Pour Fedor Druzhinin la Mini-Transat représentait un rêve vieux de 20 ans. S'il est parvenu à boucler le parcours en 16ème place, le marin n'a pas démérité. Heureux d'être enfin arrivé en Martinique, il garde un goût amer de cette seconde étape, marquée par de nombreux problèmes techniques et ce quelques minutes après le départ à Las Palmas de Gran Canaria. Des soucis que Fedor a dû résoudre un par un en se mettant parfois au mouillage pour notamment monter en haut de son mât. C'est donc un Fedor déçu et épuisé physiquement qui a franchi la ligne d'arrivée de cette seconde étape. Fort heureusement, le skipper a pu compter sur l'accueil chaleureux de ses camarades de jeu à son arrivée au ponton.

« Je suis très content de voir tous les gens qui sont présents pour m'accueillir, notamment mes concurrents de la Classe Mini. Par rapport à la course je n'arrive pas à avoir d'émotion.
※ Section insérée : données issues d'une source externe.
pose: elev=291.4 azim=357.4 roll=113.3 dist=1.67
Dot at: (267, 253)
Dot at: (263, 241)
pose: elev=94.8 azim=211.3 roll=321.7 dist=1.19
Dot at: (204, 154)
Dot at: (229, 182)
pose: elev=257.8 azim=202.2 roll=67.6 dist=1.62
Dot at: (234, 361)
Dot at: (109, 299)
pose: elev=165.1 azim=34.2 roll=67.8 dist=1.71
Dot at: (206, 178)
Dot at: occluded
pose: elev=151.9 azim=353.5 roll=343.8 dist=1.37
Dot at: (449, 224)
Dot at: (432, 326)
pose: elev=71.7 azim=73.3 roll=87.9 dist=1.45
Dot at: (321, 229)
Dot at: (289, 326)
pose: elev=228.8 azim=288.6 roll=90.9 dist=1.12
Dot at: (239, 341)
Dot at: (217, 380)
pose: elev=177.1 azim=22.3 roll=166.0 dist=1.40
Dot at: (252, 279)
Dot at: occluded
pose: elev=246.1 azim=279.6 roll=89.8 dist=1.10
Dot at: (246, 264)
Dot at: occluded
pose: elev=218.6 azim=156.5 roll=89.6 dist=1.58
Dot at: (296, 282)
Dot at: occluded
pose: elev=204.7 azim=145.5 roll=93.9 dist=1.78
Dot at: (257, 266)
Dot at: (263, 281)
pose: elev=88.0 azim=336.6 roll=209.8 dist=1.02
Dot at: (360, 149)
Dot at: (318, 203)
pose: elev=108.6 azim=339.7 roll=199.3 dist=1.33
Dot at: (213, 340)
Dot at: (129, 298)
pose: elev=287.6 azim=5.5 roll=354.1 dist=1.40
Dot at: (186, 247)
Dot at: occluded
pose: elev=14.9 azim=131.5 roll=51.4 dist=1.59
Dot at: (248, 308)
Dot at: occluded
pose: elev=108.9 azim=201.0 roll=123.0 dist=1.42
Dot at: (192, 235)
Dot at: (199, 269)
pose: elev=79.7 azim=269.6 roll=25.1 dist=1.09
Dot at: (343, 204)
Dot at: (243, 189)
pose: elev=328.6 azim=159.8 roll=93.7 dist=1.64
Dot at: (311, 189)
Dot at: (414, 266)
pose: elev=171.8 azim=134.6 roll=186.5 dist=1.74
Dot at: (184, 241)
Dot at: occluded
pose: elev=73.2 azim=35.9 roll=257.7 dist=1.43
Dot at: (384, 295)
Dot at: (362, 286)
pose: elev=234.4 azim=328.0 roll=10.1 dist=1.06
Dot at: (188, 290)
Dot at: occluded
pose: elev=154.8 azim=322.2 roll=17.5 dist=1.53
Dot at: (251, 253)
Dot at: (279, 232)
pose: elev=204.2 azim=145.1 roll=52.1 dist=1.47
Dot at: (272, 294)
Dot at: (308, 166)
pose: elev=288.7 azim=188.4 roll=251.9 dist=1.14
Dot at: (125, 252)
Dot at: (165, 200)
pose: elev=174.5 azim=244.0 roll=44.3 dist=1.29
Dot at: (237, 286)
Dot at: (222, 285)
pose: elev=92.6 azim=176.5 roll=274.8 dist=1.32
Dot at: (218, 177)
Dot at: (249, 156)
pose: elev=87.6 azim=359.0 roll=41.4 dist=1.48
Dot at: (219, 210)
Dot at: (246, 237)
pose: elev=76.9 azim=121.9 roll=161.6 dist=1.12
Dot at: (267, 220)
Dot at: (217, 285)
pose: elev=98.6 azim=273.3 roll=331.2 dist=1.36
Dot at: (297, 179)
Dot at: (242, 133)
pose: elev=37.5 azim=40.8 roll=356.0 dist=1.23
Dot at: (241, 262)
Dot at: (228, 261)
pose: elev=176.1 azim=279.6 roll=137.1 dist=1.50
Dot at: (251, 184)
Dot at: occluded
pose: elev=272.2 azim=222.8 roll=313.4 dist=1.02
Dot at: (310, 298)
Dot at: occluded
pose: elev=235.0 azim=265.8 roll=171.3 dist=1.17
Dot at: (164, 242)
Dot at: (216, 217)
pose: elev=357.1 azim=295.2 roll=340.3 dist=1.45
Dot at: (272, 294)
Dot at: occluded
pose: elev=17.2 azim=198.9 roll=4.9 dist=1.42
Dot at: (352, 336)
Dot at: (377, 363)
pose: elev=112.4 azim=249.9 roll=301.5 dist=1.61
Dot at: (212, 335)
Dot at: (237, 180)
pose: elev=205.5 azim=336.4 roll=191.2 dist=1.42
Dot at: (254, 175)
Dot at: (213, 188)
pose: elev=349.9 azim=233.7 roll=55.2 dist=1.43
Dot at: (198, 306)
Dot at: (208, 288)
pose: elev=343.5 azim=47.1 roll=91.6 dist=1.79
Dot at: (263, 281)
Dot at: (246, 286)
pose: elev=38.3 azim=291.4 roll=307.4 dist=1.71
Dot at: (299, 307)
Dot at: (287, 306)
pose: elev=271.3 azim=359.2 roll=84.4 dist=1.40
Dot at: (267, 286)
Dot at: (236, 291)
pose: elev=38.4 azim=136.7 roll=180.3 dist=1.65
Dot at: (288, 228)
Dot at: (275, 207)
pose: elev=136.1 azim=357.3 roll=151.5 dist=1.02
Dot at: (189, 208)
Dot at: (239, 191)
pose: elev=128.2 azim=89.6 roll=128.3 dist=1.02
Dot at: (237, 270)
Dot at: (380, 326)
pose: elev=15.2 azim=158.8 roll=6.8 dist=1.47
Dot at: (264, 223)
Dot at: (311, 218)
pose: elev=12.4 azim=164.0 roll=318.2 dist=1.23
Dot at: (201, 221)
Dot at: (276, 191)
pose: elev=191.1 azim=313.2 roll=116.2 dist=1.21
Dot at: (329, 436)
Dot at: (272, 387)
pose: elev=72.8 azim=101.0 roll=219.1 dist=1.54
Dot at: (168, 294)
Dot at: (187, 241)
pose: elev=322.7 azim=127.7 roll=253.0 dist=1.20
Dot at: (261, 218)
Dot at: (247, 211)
Je suis très fatigué et je pense que l'émotion va venir plus tard, avec du recul. »

« Je n'ai pas passé une bonne transat car j'ai déploré beaucoup de soucis techniques. Quinze minutes après le départ de la deuxième étape j'ai couché mon bateau. C'était assez grave car j'ai cassé ma girouette. J'ai dû mettre le bateau au mouillage au sud de l'île de Gran Canaria pour la réparer. Après cet incident je suis reparti et six heures après me voilà de nouveau contraint à l'arrêt technique car j'ai cassé une bastaque. J'ai été obligé de me détourner pour me mettre dans le dévent de Tenerife pour effectuer une montée au mât. Puis ça a été comme ça tout au long de la transat. J'ai enchainé les pépins techniques pour beaucoup de choses. »

« C'est tout de même une fierté pour moi d'être arrivé au Marin mais j'ai eu trop besoin de bricoler pendant ces quinze derniers jours pour me réjouir. Pour moi, l'aventure fut bonne mais pas la course malheureusement.»